Exercise objective -> Your output should consist of the lines from the first line of the records below through the one with "(color 0 0 0 0)", exactly, minus the pictures.

Supplied information ->
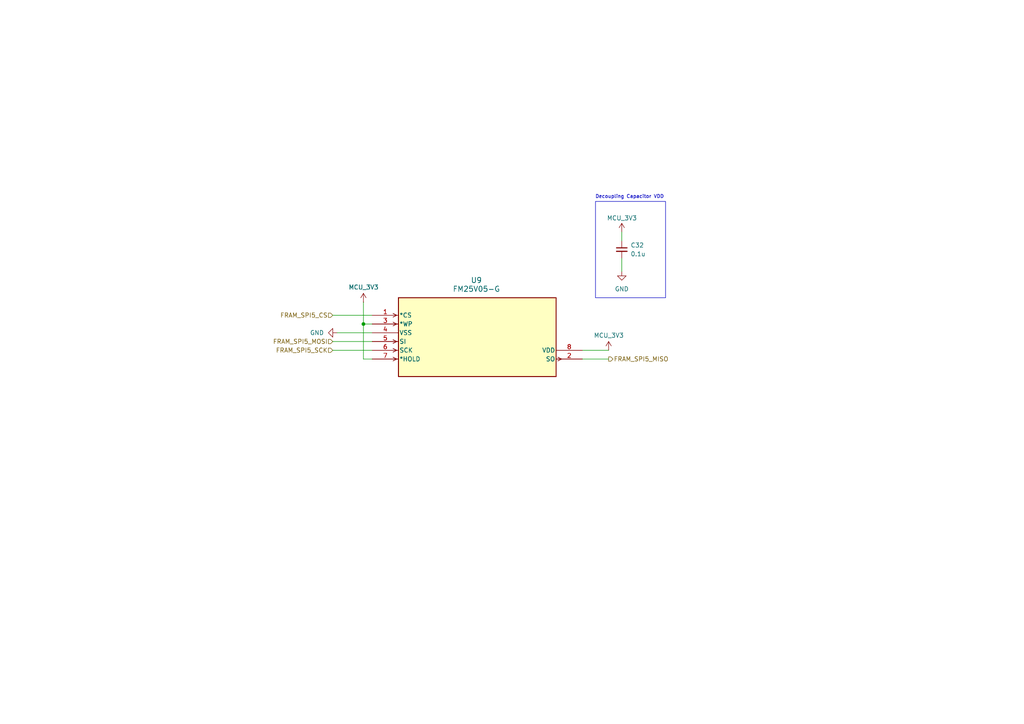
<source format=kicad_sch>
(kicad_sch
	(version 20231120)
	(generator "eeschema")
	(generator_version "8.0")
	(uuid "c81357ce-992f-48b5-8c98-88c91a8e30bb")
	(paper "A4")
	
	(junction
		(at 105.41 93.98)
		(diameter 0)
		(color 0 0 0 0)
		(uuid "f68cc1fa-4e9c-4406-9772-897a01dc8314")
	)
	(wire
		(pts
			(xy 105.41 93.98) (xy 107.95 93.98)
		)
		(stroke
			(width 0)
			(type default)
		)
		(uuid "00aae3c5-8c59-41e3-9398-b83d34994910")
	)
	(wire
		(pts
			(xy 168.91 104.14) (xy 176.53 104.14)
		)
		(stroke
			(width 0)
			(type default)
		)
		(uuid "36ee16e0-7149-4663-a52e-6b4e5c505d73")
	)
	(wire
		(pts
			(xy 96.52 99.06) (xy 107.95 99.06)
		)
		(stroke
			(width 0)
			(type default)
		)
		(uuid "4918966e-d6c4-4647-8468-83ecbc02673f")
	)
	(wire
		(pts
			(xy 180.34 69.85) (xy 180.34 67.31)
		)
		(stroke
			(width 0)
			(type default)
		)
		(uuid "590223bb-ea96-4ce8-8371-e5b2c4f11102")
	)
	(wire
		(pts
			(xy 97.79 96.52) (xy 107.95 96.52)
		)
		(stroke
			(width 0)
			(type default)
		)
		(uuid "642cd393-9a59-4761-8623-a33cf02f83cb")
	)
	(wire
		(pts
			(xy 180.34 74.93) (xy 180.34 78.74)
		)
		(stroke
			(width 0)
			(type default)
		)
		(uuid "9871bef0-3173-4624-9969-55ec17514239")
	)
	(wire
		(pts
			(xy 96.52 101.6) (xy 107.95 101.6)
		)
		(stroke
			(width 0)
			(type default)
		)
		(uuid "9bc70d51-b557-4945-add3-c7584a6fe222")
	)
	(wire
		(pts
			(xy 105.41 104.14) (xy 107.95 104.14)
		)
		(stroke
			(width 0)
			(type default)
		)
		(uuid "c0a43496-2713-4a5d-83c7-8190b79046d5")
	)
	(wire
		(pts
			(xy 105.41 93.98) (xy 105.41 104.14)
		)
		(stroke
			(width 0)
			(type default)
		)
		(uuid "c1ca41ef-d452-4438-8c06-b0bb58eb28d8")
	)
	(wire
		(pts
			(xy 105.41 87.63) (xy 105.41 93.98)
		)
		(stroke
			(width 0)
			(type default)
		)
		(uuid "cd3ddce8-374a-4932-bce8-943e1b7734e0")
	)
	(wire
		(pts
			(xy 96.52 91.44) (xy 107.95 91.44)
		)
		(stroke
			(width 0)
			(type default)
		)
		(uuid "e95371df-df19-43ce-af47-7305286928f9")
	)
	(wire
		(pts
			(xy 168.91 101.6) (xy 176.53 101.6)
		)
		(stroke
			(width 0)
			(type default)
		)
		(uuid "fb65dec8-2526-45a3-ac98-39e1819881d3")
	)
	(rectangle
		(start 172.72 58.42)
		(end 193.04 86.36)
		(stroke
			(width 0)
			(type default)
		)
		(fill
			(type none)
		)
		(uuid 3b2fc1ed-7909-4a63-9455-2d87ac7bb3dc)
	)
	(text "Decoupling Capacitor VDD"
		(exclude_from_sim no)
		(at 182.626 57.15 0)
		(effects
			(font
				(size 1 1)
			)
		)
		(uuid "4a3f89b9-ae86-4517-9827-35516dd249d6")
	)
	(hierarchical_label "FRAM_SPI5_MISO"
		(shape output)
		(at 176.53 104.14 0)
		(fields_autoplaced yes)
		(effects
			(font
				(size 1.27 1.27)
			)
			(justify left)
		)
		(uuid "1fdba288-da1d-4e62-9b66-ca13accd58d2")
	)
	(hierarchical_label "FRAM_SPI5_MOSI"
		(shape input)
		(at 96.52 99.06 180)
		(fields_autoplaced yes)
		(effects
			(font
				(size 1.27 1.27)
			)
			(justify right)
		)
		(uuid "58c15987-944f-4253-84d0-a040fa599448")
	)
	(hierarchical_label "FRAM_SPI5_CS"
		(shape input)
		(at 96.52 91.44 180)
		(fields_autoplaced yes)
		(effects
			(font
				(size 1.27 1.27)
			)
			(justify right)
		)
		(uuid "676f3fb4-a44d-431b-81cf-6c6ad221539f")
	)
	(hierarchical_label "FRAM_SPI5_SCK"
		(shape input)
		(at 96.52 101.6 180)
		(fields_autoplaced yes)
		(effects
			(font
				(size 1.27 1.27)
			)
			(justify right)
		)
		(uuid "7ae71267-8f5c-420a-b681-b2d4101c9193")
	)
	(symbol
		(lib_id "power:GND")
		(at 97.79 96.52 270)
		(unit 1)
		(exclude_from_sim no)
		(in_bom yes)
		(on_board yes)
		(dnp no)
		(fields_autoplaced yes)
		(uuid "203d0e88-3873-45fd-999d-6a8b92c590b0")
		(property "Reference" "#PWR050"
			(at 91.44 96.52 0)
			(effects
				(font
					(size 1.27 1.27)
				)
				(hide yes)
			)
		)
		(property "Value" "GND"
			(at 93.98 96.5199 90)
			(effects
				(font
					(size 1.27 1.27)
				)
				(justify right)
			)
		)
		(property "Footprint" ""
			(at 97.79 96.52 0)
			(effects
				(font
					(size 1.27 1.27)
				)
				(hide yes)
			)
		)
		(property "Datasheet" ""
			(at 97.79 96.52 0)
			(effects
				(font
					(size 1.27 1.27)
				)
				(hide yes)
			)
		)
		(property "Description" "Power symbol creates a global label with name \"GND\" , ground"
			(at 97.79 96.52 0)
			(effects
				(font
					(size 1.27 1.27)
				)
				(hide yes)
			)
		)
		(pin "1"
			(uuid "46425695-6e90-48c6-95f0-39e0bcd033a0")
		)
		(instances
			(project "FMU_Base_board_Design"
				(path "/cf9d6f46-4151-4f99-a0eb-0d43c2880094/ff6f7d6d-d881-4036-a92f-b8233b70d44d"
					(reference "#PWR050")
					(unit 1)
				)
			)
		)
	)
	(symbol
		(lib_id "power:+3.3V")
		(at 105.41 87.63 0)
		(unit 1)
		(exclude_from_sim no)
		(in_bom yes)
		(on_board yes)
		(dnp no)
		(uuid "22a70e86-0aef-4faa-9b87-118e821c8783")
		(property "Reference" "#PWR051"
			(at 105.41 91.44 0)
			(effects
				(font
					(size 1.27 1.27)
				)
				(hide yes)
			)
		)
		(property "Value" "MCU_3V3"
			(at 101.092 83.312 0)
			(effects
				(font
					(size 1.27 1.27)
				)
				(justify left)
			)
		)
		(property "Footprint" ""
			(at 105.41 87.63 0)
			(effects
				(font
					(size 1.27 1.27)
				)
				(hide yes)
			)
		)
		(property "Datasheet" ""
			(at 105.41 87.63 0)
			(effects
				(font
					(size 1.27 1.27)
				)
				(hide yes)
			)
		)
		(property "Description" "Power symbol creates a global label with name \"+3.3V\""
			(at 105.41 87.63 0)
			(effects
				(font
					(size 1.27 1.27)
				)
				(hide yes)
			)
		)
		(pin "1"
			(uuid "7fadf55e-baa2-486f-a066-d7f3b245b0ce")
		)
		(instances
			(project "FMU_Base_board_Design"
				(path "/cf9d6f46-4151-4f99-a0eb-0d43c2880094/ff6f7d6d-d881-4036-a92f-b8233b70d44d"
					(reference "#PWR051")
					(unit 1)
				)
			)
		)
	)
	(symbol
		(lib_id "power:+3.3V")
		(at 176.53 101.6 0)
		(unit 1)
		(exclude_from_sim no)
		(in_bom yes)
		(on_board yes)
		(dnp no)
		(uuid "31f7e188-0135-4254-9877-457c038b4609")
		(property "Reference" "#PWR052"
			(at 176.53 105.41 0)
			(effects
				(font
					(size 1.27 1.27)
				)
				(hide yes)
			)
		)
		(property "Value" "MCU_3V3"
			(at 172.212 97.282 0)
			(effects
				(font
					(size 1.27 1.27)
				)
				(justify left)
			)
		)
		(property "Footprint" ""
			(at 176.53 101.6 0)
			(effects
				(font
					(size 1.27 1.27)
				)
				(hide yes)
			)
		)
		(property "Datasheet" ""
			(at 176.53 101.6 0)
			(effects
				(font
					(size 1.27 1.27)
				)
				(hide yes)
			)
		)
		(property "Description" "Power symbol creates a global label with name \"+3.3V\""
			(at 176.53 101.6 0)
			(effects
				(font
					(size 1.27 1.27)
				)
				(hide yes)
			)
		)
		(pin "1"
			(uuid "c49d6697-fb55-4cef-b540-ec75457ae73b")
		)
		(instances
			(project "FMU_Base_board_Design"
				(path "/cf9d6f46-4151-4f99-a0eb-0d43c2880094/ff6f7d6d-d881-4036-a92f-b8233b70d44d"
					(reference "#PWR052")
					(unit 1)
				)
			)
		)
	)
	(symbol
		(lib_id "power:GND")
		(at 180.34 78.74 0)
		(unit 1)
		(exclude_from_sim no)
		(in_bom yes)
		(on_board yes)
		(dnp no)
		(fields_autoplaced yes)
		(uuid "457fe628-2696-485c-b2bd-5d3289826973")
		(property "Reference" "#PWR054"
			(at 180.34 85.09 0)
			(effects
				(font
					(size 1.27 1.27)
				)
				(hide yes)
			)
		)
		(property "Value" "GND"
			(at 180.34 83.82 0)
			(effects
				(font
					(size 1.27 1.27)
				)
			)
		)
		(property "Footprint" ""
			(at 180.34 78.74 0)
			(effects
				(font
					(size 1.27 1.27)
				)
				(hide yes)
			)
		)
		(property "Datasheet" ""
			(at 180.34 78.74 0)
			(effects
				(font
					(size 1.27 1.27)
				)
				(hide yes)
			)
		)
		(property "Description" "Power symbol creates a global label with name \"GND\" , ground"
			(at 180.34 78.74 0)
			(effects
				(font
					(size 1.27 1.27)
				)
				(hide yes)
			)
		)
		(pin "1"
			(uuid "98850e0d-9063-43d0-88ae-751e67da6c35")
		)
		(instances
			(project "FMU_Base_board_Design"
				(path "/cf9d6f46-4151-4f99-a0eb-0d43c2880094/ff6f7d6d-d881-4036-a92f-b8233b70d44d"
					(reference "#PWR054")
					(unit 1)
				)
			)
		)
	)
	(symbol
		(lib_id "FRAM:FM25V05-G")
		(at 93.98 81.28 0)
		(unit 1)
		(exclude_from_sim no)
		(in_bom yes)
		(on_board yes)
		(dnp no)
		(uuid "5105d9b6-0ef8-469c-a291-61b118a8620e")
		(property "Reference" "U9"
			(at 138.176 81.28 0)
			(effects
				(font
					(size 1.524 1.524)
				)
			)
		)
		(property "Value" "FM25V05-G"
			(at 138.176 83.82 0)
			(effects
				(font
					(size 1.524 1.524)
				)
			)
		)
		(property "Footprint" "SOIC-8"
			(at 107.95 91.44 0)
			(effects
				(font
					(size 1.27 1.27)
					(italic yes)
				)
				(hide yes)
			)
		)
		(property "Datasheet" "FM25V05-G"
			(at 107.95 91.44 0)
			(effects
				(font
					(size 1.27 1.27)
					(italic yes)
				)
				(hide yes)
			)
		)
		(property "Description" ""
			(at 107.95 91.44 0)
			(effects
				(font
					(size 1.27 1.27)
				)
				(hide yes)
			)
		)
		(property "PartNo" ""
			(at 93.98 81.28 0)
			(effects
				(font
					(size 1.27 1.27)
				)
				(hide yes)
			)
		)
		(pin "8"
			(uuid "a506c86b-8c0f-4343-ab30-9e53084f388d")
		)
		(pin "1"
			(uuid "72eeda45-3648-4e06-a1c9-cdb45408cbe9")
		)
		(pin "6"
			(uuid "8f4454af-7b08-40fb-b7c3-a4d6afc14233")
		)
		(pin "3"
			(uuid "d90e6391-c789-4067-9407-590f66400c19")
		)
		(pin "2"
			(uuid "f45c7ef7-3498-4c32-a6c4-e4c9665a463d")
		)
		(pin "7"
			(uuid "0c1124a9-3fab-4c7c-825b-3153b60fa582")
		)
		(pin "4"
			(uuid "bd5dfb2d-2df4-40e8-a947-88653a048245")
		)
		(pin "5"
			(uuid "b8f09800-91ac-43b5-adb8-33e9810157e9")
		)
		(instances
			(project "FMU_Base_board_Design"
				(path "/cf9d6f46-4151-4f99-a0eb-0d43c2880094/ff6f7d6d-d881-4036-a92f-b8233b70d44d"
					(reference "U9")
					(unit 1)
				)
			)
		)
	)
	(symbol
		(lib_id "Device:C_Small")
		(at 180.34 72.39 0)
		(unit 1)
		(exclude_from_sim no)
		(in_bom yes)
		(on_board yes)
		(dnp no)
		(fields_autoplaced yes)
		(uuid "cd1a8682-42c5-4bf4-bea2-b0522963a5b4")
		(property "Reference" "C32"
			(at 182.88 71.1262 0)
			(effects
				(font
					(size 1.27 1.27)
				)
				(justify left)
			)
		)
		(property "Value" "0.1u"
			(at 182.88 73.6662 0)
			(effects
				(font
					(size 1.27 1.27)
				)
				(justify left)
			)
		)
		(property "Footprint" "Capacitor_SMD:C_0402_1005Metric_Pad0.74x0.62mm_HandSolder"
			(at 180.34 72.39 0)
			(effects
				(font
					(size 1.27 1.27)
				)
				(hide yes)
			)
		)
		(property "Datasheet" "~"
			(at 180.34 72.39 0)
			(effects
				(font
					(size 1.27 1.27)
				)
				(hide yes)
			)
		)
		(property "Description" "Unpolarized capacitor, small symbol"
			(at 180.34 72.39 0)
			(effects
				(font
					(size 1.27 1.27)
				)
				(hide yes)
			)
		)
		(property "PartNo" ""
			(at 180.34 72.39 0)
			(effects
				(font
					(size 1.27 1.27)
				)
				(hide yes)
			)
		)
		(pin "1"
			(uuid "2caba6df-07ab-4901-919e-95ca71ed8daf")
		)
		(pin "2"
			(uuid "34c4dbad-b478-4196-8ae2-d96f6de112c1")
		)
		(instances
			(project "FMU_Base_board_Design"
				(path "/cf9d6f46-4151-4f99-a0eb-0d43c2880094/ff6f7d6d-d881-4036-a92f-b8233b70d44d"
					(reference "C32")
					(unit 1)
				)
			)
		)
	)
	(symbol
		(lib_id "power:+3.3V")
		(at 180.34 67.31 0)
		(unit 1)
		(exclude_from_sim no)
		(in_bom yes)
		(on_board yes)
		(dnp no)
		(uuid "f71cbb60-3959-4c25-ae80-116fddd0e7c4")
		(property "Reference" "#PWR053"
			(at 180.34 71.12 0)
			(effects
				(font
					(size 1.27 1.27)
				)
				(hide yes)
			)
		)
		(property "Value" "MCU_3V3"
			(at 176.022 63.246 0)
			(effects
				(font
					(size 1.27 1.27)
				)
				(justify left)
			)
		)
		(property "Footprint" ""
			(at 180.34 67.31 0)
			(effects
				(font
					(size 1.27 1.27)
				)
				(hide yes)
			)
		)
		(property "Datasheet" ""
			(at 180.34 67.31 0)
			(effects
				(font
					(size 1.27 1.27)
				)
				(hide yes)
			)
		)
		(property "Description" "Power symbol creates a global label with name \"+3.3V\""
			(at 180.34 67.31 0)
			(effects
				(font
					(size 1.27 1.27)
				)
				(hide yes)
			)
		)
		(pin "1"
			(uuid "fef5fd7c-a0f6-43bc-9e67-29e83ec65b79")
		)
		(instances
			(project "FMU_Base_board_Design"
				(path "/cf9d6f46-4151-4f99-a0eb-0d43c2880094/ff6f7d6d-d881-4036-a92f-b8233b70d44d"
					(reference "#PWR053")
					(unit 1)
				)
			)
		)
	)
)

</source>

Answer section ->
<source format=kicad_sch>
(kicad_sch
	(version 20231120)
	(generator "eeschema")
	(generator_version "8.0")
	(uuid "c81357ce-992f-48b5-8c98-88c91a8e30bb")
	(paper "A4")
	
	(junction
		(at 105.41 93.98)
		(diameter 0)
		(color 0 0 0 0)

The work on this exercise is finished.